As a leader, do you create a safe and trusting environment where your people can express concerns and share information freely? That might be a difficult question for some of you to answer. In our new book, Collaboration Begins With You: Be a Silo Buster, my coauthors Jane Ripley and Eunice Parisi-Carew and I describe how to build trust and take responsibility for creating a culture of collaboration.
In the previous post I introduced the UNITE acronym to describe the five elements that every person must adopt to make collaboration a part of the corporate culture. We encourage everyone to Utilize differences; Nurture safety and trust; Involve others in crafting a clear purpose, values, and goals; Talk openly; and Empower themselves and others. I wrote about Utilizing differences in the last post and this time I want to share more about how to Nurture safety and trust.

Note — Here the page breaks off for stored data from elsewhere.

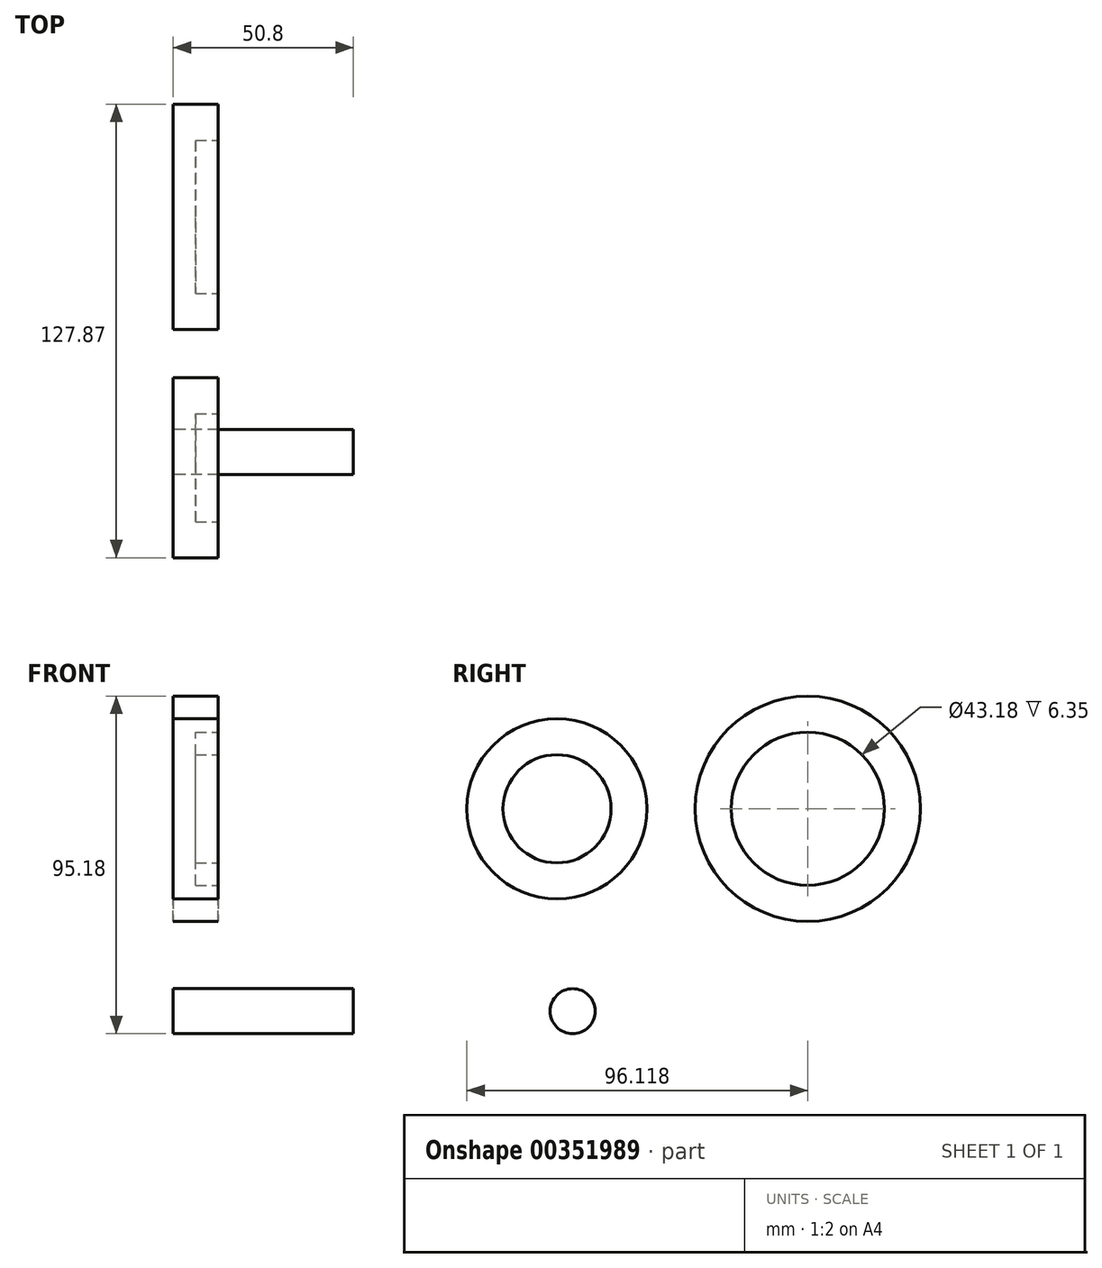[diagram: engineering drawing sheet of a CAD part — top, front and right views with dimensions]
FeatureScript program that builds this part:
annotation { "Feature Type Name" : "Feature", "Feature Type Description" : "" }
export const myFeature = defineFeature(function(context is Context, id is Id, definition is map)
    precondition{}
    {
        {
            var Q0;
            Q0=qCreatedBy(makeId("Right.planeOp"),FACE);
            var sketch = newSketch(context, id + "F0", { "sketchPlane" : qUnion([Q0])});
            skCircle(sketch, "E0", {"center": v(-38.77, 31.9) * mm, "radius": 25.4 * mm});
            skCircle(sketch, "E1", {"center": v(31.95, 31.9) * mm, "radius": 31.75 * mm});
            skCircle(sketch, "E2", {"center": v(-34.33, -25.18) * mm, "radius": 6.35 * mm});
            skSolve(sketch);
        }
        {
            var Q0;
            Q0=makeQuery(id+"F0.imprint","IMPRINT",FACE,{"disambiguationData":[TD([[makeQuery(id+"F0.imprint","IMPRINT",EDGE,{"derivedFrom":sQuery(id+"F0.wireOp",EDGE,"E2")}),1.0]])]});
            extrude(context, id + "F1", {"entities" : qUnion([Q0]), "depth" : 50.8 * mm});
        }
        {
            var Q0;
            Q0=makeQuery(id+"F0.imprint","IMPRINT",FACE,{"disambiguationData":[TD([[makeQuery(id+"F0.imprint","IMPRINT",EDGE,{"derivedFrom":sQuery(id+"F0.wireOp",EDGE,"E0")}),1.0]])]});
            var Q1;
            Q1=makeQuery(id+"F0.imprint","IMPRINT",FACE,{"disambiguationData":[TD([[makeQuery(id+"F0.imprint","IMPRINT",EDGE,{"derivedFrom":sQuery(id+"F0.wireOp",EDGE,"E1")}),1.0]])]});
            extrude(context, id + "F2", {"entities" : qUnion([Q0, Q1]), "depth" : 12.7 * mm});
        }
        {
            var Q0;
            Q0=makeQuery(id+"F2.opExtrude","CAP_FACE",FACE,{"disambiguationData":[OSD([sQuery(id+"F0.wireOp",EDGE,"E0")])],"isStart":false});
            var sketch = newSketch(context, id + "F3", { "sketchPlane" : qUnion([Q0])});
            skCircle(sketch, "E3", {"center": v(-38.77, 31.9) * mm, "radius": 15.24 * mm});
            skSolve(sketch);
        }
        {
            var Q0;
            Q0=makeQuery(id+"F2.opExtrude","CAP_FACE",FACE,{"disambiguationData":[OSD([sQuery(id+"F0.wireOp",EDGE,"E1")])],"isStart":false});
            var sketch = newSketch(context, id + "F4", { "sketchPlane" : qUnion([Q0])});
            skCircle(sketch, "E4", {"center": v(31.95, 31.9) * mm, "radius": 21.59 * mm});
            skSolve(sketch);
        }
        {
            var Q0;
            Q0=makeQuery(id+"F3.imprint","IMPRINT",FACE,{"disambiguationData":[TD([[makeQuery(id+"F3.imprint","IMPRINT",EDGE,{"derivedFrom":sQuery(id+"F3.wireOp",EDGE,"E3")}),1.0]])]});
            var Q1;
            Q1=makeQuery(id+"F4.imprint","IMPRINT",FACE,{"disambiguationData":[TD([[makeQuery(id+"F4.imprint","IMPRINT",EDGE,{"derivedFrom":sQuery(id+"F4.wireOp",EDGE,"E4")}),1.0]])]});
            extrude(context, id + "F5", {"entities" : qUnion([Q0, Q1]), "operationType" : NewBodyOperationType.REMOVE, "oppositeDirection" : true, "depth" : 6.35 * mm});
        }
    });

The best way to start is by being a role model for the behavior you want to see in others. Share your own knowledge openly and encourage others to speak freely without fear of judgment. Welcome people’s ideas and truly give them consideration before making a decision. Give and receive feedback without judgment and be accessible, authentic, and dependable.
To build trust with your team, view mistakes and failures as learning opportunities and discuss them openly. If you punish people for making mistakes, they will learn quickly to cover them up and you’ll miss important opportunities to avoid future mishaps. I’ve found that some of the greatest learning moments happen when mistakes are shared and discussed. Encouraging these kinds of discussions will lead to smoother processes, improved communication, and innovative thinking.
To help people feel safe in their working environment, be transparent when making decisions. Make sure people know their role and what a good job looks like, and give them freedom to experiment. If people know what is expected of them and the boundaries they can operate in, they will flourish.
Rate yourself as a leader who Nurtures safety and trust by asking yourself these questions.
- Do I encourage people to speak their mind?
- Do I consider all ideas before decisions are made?
- Do I share knowledge freely?
- Do I view mistakes as learning opportunities?
- Am I clear with others about what I expect?
If you answered yes to most of the questions, you probably have created a safe and trusting environment for your people. But pay attention to where you answered no so that you can continue to build a strong culture of collaboration, because as the book title says—collaboration begins with you.